[Dataset entries]
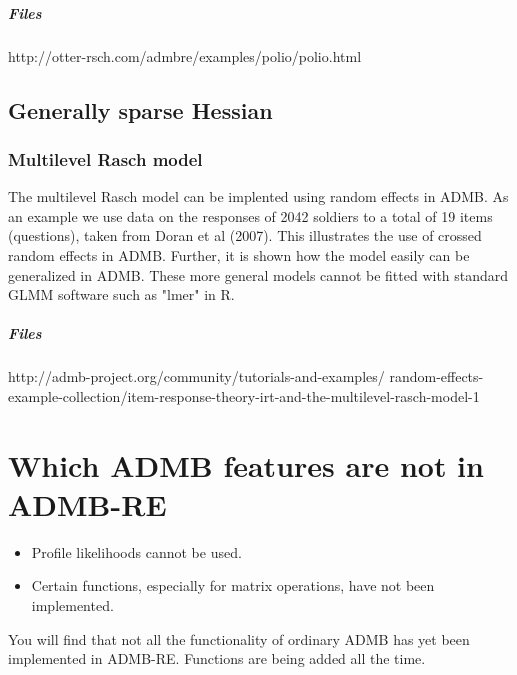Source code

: \documentclass[12pt,letter,reqno]{book}
\begin{document}
\paragraph{Files} http://otter-rsch.com/admbre/examples/polio/polio.html

\section{Generally sparse Hessian}

\subsection{Multilevel Rasch model}
The multilevel Rasch model can be implented using random effects in ADMB. As an example we use data on the responses of 
2042 soldiers to a total of 19 items (questions), taken from Doran et al (2007). This illustrates the use of crossed random effects in ADMB. 
Further, it is shown how the model easily can be generalized in ADMB. These more general models cannot be fitted with standard GLMM software 
such as "lmer" in R.

\paragraph{Files} http://admb-project.org/community/tutorials-and-examples/
random-effects-example-collection/item-response-theory-irt-and-the-multilevel-rasch-model-1


\chapter{Which ADMB features are not in ADMB-RE}
\begin{itemize}
\item Profile likelihoods cannot be used.
\item Certain functions, especially for matrix operations, have not been implemented.
\end{itemize}

You will find that not all the functionality of ordinary ADMB has yet been implemented 
in ADMB-RE. Functions are being added all the time.
\end{document}
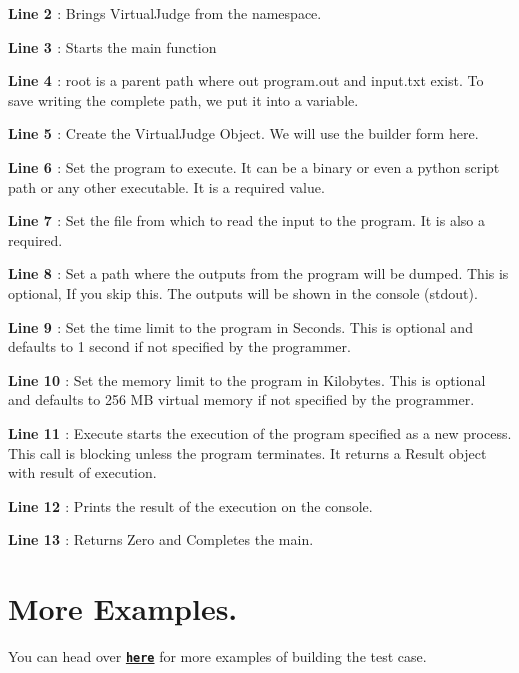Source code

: {\bfseries{Line 2 }} \+: Brings Virtual\+Judge from the namespace.

{\bfseries{Line 3 }} \+: Starts the main function

{\bfseries{Line 4 }} \+: root is a parent path where out {\ttfamily program.\+out} and {\ttfamily input.\+txt} exist. To save writing the complete path, we put it into a variable.

{\bfseries{Line 5 }} \+: Create the Virtual\+Judge Object. We will use the builder form here.

{\bfseries{Line 6 }} \+: Set the program to execute. It can be a binary or even a python script path or any other executable. It is a required value.

{\bfseries{Line 7 }} \+: Set the file from which to read the input to the program. It is also a required.

{\bfseries{Line 8 }} \+: Set a path where the outputs from the program will be dumped. This is optional, If you skip this. The outputs will be shown in the console (stdout).

{\bfseries{Line 9 }} \+: Set the time limit to the program in Seconds. This is optional and defaults to 1 second if not specified by the programmer.

{\bfseries{Line 10 }} \+: Set the memory limit to the program in Kilobytes. This is optional and defaults to 256 MB virtual memory if not specified by the programmer.

{\bfseries{Line 11 }} \+: Execute starts the execution of the program specified as a new process. This call is blocking unless the program terminates. It returns a Result object with result of execution.

{\bfseries{Line 12 }} \+: Prints the result of the execution on the console.

{\bfseries{Line 13 }} \+: Returns Zero and Completes the main. 

\hypertarget{index_more_example}{}\section{More Examples.}\label{index_more_example}
You can head over 
\href{https://github.com/coder3101/testcaser/tree/master/examples}{\texttt{ {\bfseries{here}}}} for more examples of building the test case. 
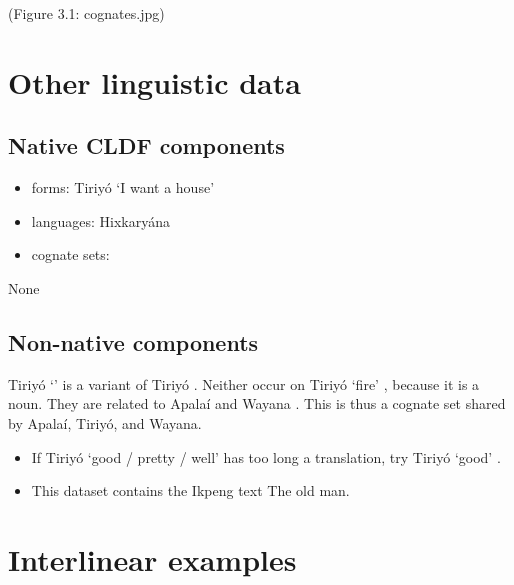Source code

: \documentclass{article}
\begin{document}
(Figure 3.1: cognates.jpg)

\section{\texorpdfstring{Other linguistic data
\label{sec:data}}{Other linguistic data }}

\subsection{Native CLDF components}

\begin{itemize}
\tightlist
\item
  forms: Tiriyó  `I want a house'
  \parencites[417]{triomeira1999}
\item
  languages: Hixkaryána
\item
  cognate sets:
\end{itemize}

None

\subsection{Non-native components}

Tiriyó  `' \parencites[327]{triomeira1999} is a variant
of Tiriyó  \parencites[327]{triomeira1999}. Neither occur on
Tiriyó  `fire' \parencites[314]{triomeira1999}, because it is
a noun. They are related to Apalaí 
\parencites[77]{koehn1986apalai} and Wayana 
\parencites[236]{wayanatavares2005}. This is thus a cognate set shared
by Apalaí, Tiriyó, and Wayana.

\begin{itemize}
\item
  If Tiriyó  `good / pretty / well'
  \parencites[345]{triomeira1999} has too long a translation, try Tiriyó
   `good' \parencites[345]{triomeira1999}.
\item
  This dataset contains the Ikpeng text The old man.
\end{itemize}

\section{Interlinear examples}
\end{document}
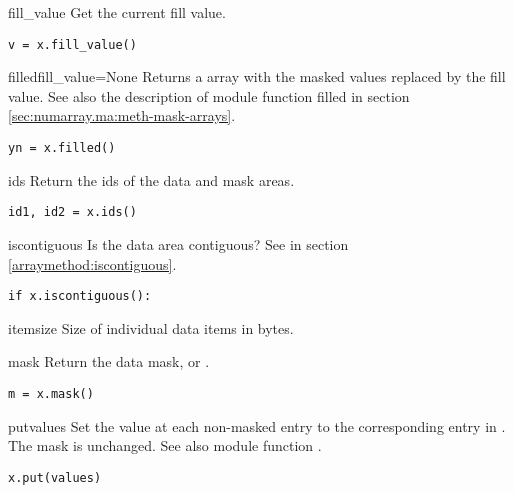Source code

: \begin{methoddesc}[MaskedArray]{fill_value}{}
   Get the current fill value. 
\begin{verbatim}
v = x.fill_value()
\end{verbatim}
\end{methoddesc}

\begin{methoddesc}[MaskedArray]{filled}{fill_value=None}
   Returns a \module{\numarray} array with the masked values replaced by the
   fill value.  See also the description of module function filled in section
   \ref{sec:numarray.ma:meth-mask-arrays}.
\begin{verbatim}
yn = x.filled()
\end{verbatim}
\end{methoddesc}

\begin{methoddesc}[MaskedArray]{ids}{}
   Return the ids of the data and mask areas. 
\begin{verbatim}
id1, id2 = x.ids()
\end{verbatim}
\end{methoddesc}

\begin{methoddesc}[MaskedArray]{iscontiguous}{}
   Is the data area contiguous? See  in section
   \ref{arraymethod:iscontiguous}.
\begin{verbatim}
if x.iscontiguous():
\end{verbatim}
\end{methoddesc}

\begin{methoddesc}[MaskedArray]{itemsize}{}
   Size of individual data items in bytes. 
\end{methoddesc}

\begin{methoddesc}[MaskedArray]{mask}{}
   Return the data mask, or . 
\begin{verbatim}
m = x.mask()
\end{verbatim}
\end{methoddesc}

\begin{methoddesc}[MaskedArray]{put}{values}
   Set the value at each non-masked entry to the corresponding entry in
   . The mask is unchanged. See also module function
   . 
\begin{verbatim}
x.put(values)
\end{verbatim}
\end{methoddesc}

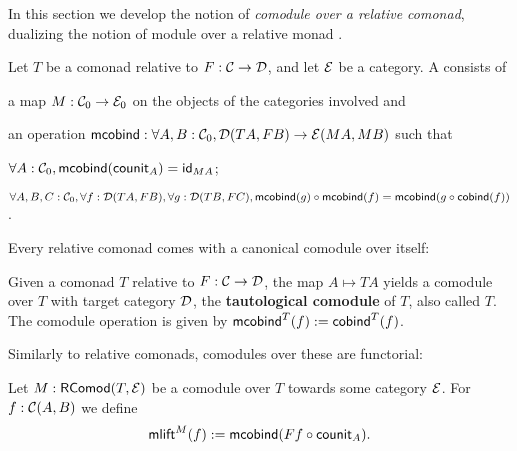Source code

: \documentclass[envcountsame]{llncs}
\begin{document}
In this section we develop the notion of \emph{comodule over a relative comonad}, dualizing the notion of module over a relative monad \parencite{ahrens_relmonads}.

\begin{definition}%
\label{def:comodule}
 Let $T$ be a comonad relative to $F:\C\to\D$, and let $\E$ be a category.
 A  consists of
   \begin{packitem}
   \item a map $M:\C_0 \to \E_0$ on the objects of the categories involved and
   \item an operation $\mcobind: \forall A,B:\C_0, \D(TA,FB) \to \E(MA,MB)$ such that
   \item $\forall A : \C_0, \mcobind(\counit_A) = \id_{MA}$;
   \item $\forall A,B,C:\C_0, \forall f : \D(TA,FB),\forall g:\D(TB,FC), \\
        \comp{\mcobind(f)}{\mcobind(g)} = \mcobind(\comp{\cobind(f)}{g})$ .
  \end{packitem}

\end{definition}




Every relative comonad comes with a canonical comodule over itself:

\begin{definition}%
\label{def:tautological_comodule}
  Given a comonad $T$ relative to $F:\C\to\D$, the map $A \mapsto TA$ yields a comodule over $T$ 
  with target category $\D$, the \textbf{tautological comodule} of $T$, also called $T$.
  The comodule operation is given by
    $  \mcobind^T(f) := \cobind^T(f)$. 
\end{definition}




\begin{Long}
Similarly to relative comonads, comodules over these are functorial:
\begin{definition}%
\label{def:comodule_lift}
 Let $M : \RComod(T,\E)$ be a comodule over $T$ towards some category $\E$. For $f : \C(A,B)$ we define
  \[ \mlift^M(f) := \mcobind(\comp{\counit_A}{Ff}) .  \]
\end{definition}
\end{Long}
\end{document}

**Work order**
Output every record above exactly as written, but skip the pictures.

**Solution to this exercise**
Source code

: \documentclass[12pt,letter,reqno]{book}
\begin{document}
\paragraph{Files} http://otter-rsch.com/admbre/examples/polio/polio.html

\section{Generally sparse Hessian}

\subsection{Multilevel Rasch model}
The multilevel Rasch model can be implented using random effects in ADMB. As an example we use data on the responses of 
2042 soldiers to a total of 19 items (questions), taken from Doran et al (2007). This illustrates the use of crossed random effects in ADMB. 
Further, it is shown how the model easily can be generalized in ADMB. These more general models cannot be fitted with standard GLMM software 
such as "lmer" in R.

\paragraph{Files} http://admb-project.org/community/tutorials-and-examples/
random-effects-example-collection/item-response-theory-irt-and-the-multilevel-rasch-model-1


\chapter{Which ADMB features are not in ADMB-RE}
\begin{itemize}
\item Profile likelihoods cannot be used.
\item Certain functions, especially for matrix operations, have not been implemented.
\end{itemize}

You will find that not all the functionality of ordinary ADMB has yet been implemented 
in ADMB-RE. Functions are being added all the time.
\end{document}
Source code

: {\bfseries{Line 2 }} \+: Brings Virtual\+Judge from the namespace.

{\bfseries{Line 3 }} \+: Starts the main function

{\bfseries{Line 4 }} \+: root is a parent path where out {\ttfamily program.\+out} and {\ttfamily input.\+txt} exist. To save writing the complete path, we put it into a variable.

{\bfseries{Line 5 }} \+: Create the Virtual\+Judge Object. We will use the builder form here.

{\bfseries{Line 6 }} \+: Set the program to execute. It can be a binary or even a python script path or any other executable. It is a required value.

{\bfseries{Line 7 }} \+: Set the file from which to read the input to the program. It is also a required.

{\bfseries{Line 8 }} \+: Set a path where the outputs from the program will be dumped. This is optional, If you skip this. The outputs will be shown in the console (stdout).

{\bfseries{Line 9 }} \+: Set the time limit to the program in Seconds. This is optional and defaults to 1 second if not specified by the programmer.

{\bfseries{Line 10 }} \+: Set the memory limit to the program in Kilobytes. This is optional and defaults to 256 MB virtual memory if not specified by the programmer.

{\bfseries{Line 11 }} \+: Execute starts the execution of the program specified as a new process. This call is blocking unless the program terminates. It returns a Result object with result of execution.

{\bfseries{Line 12 }} \+: Prints the result of the execution on the console.

{\bfseries{Line 13 }} \+: Returns Zero and Completes the main. 

\hypertarget{index_more_example}{}\section{More Examples.}\label{index_more_example}
You can head over 
\href{https://github.com/coder3101/testcaser/tree/master/examples}{\texttt{ {\bfseries{here}}}} for more examples of building the test case. 
Source code

: \documentclass{article}
\begin{document}
(Figure 3.1: cognates.jpg)

\section{\texorpdfstring{Other linguistic data
\label{sec:data}}{Other linguistic data }}

\subsection{Native CLDF components}

\begin{itemize}
\tightlist
\item
  forms: Tiriyó  `I want a house'
  \parencites[417]{triomeira1999}
\item
  languages: Hixkaryána
\item
  cognate sets:
\end{itemize}

None

\subsection{Non-native components}

Tiriyó  `' \parencites[327]{triomeira1999} is a variant
of Tiriyó  \parencites[327]{triomeira1999}. Neither occur on
Tiriyó  `fire' \parencites[314]{triomeira1999}, because it is
a noun. They are related to Apalaí 
\parencites[77]{koehn1986apalai} and Wayana 
\parencites[236]{wayanatavares2005}. This is thus a cognate set shared
by Apalaí, Tiriyó, and Wayana.

\begin{itemize}
\item
  If Tiriyó  `good / pretty / well'
  \parencites[345]{triomeira1999} has too long a translation, try Tiriyó
   `good' \parencites[345]{triomeira1999}.
\item
  This dataset contains the Ikpeng text The old man.
\end{itemize}

\section{Interlinear examples}
\end{document}
Source code

: \begin{methoddesc}[MaskedArray]{fill_value}{}
   Get the current fill value. 
\begin{verbatim}
v = x.fill_value()
\end{verbatim}
\end{methoddesc}

\begin{methoddesc}[MaskedArray]{filled}{fill_value=None}
   Returns a \module{\numarray} array with the masked values replaced by the
   fill value.  See also the description of module function filled in section
   \ref{sec:numarray.ma:meth-mask-arrays}.
\begin{verbatim}
yn = x.filled()
\end{verbatim}
\end{methoddesc}

\begin{methoddesc}[MaskedArray]{ids}{}
   Return the ids of the data and mask areas. 
\begin{verbatim}
id1, id2 = x.ids()
\end{verbatim}
\end{methoddesc}

\begin{methoddesc}[MaskedArray]{iscontiguous}{}
   Is the data area contiguous? See  in section
   \ref{arraymethod:iscontiguous}.
\begin{verbatim}
if x.iscontiguous():
\end{verbatim}
\end{methoddesc}

\begin{methoddesc}[MaskedArray]{itemsize}{}
   Size of individual data items in bytes. 
\end{methoddesc}

\begin{methoddesc}[MaskedArray]{mask}{}
   Return the data mask, or . 
\begin{verbatim}
m = x.mask()
\end{verbatim}
\end{methoddesc}

\begin{methoddesc}[MaskedArray]{put}{values}
   Set the value at each non-masked entry to the corresponding entry in
   . The mask is unchanged. See also module function
   . 
\begin{verbatim}
x.put(values)
\end{verbatim}
\end{methoddesc}

Source code

: \documentclass[envcountsame]{llncs}
\begin{document}
In this section we develop the notion of \emph{comodule over a relative comonad}, dualizing the notion of module over a relative monad \parencite{ahrens_relmonads}.

\begin{definition}%
\label{def:comodule}
 Let $T$ be a comonad relative to $F:\C\to\D$, and let $\E$ be a category.
 A  consists of
   \begin{packitem}
   \item a map $M:\C_0 \to \E_0$ on the objects of the categories involved and
   \item an operation $\mcobind: \forall A,B:\C_0, \D(TA,FB) \to \E(MA,MB)$ such that
   \item $\forall A : \C_0, \mcobind(\counit_A) = \id_{MA}$;
   \item $\forall A,B,C:\C_0, \forall f : \D(TA,FB),\forall g:\D(TB,FC), \\
        \comp{\mcobind(f)}{\mcobind(g)} = \mcobind(\comp{\cobind(f)}{g})$ .
  \end{packitem}

\end{definition}




Every relative comonad comes with a canonical comodule over itself:

\begin{definition}%
\label{def:tautological_comodule}
  Given a comonad $T$ relative to $F:\C\to\D$, the map $A \mapsto TA$ yields a comodule over $T$ 
  with target category $\D$, the \textbf{tautological comodule} of $T$, also called $T$.
  The comodule operation is given by
    $  \mcobind^T(f) := \cobind^T(f)$. 
\end{definition}




\begin{Long}
Similarly to relative comonads, comodules over these are functorial:
\begin{definition}%
\label{def:comodule_lift}
 Let $M : \RComod(T,\E)$ be a comodule over $T$ towards some category $\E$. For $f : \C(A,B)$ we define
  \[ \mlift^M(f) := \mcobind(\comp{\counit_A}{Ff}) .  \]
\end{definition}
\end{Long}
\end{document}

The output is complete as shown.